---------- Entries provided ----------

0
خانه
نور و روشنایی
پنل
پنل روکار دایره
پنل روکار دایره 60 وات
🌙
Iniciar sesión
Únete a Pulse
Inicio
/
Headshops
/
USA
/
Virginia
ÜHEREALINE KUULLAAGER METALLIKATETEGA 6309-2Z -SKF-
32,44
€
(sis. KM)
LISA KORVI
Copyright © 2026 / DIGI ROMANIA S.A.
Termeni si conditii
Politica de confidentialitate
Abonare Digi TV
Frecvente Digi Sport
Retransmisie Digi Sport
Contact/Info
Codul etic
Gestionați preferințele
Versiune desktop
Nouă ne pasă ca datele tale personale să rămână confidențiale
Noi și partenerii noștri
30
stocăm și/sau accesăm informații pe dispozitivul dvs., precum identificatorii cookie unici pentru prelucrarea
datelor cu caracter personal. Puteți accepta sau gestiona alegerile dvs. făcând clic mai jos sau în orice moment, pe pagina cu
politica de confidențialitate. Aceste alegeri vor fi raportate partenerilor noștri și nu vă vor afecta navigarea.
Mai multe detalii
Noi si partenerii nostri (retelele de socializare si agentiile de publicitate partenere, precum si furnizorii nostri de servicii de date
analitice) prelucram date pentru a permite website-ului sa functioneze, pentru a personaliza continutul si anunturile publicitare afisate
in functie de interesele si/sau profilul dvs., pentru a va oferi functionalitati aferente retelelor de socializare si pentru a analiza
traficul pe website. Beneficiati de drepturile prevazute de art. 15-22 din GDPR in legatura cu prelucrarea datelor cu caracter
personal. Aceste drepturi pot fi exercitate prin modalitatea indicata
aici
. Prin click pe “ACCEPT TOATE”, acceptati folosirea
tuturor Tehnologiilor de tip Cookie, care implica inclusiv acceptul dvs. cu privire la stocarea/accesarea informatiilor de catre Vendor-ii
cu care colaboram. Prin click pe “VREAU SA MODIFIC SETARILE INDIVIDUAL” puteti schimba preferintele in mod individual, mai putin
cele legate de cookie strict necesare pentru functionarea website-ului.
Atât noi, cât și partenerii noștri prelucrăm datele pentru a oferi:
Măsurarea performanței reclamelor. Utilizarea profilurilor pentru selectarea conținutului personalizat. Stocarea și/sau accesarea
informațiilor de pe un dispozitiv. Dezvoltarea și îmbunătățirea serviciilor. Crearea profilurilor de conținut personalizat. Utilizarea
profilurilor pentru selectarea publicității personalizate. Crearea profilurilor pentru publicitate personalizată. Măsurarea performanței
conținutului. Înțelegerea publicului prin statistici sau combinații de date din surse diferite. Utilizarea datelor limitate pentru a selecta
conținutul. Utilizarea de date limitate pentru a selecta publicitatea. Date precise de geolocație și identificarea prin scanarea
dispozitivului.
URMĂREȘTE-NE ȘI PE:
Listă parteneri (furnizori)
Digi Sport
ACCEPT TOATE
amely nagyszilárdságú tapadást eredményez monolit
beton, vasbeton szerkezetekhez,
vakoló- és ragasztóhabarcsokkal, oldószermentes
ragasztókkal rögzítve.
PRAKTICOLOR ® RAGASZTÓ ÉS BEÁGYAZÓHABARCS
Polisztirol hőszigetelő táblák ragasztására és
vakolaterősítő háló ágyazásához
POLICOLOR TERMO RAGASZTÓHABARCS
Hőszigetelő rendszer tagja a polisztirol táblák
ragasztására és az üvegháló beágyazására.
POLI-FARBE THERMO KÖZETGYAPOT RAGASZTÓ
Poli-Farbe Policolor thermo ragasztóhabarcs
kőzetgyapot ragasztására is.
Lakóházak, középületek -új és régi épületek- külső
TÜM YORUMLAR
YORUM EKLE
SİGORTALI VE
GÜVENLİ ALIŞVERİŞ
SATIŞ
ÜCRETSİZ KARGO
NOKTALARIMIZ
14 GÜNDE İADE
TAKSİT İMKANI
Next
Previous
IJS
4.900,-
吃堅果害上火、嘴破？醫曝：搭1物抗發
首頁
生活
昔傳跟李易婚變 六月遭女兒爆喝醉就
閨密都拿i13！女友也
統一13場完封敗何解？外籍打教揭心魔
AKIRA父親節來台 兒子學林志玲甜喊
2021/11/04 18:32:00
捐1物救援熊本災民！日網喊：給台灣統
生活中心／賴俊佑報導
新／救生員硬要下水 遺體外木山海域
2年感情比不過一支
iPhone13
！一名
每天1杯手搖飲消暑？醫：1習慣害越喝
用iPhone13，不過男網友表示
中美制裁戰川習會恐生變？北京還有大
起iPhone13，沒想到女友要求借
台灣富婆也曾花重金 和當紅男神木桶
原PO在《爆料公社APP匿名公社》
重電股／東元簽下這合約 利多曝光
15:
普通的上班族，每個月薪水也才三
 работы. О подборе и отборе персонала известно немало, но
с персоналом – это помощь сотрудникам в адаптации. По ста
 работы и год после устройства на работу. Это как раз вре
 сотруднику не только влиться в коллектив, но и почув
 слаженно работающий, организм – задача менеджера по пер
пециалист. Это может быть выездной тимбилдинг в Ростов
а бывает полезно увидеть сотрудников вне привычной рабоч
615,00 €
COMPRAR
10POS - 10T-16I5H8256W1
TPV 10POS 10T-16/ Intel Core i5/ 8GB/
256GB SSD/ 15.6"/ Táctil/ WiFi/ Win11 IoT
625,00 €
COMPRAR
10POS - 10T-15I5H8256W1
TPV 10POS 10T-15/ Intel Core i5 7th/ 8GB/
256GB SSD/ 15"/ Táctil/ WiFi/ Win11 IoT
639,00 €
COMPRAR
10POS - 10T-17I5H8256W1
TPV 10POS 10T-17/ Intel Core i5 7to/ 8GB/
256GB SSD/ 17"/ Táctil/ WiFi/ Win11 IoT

----------

Directions:
In the entries above, tally the lines that include the string "click". Give the figure only.

Output of the exercise:
2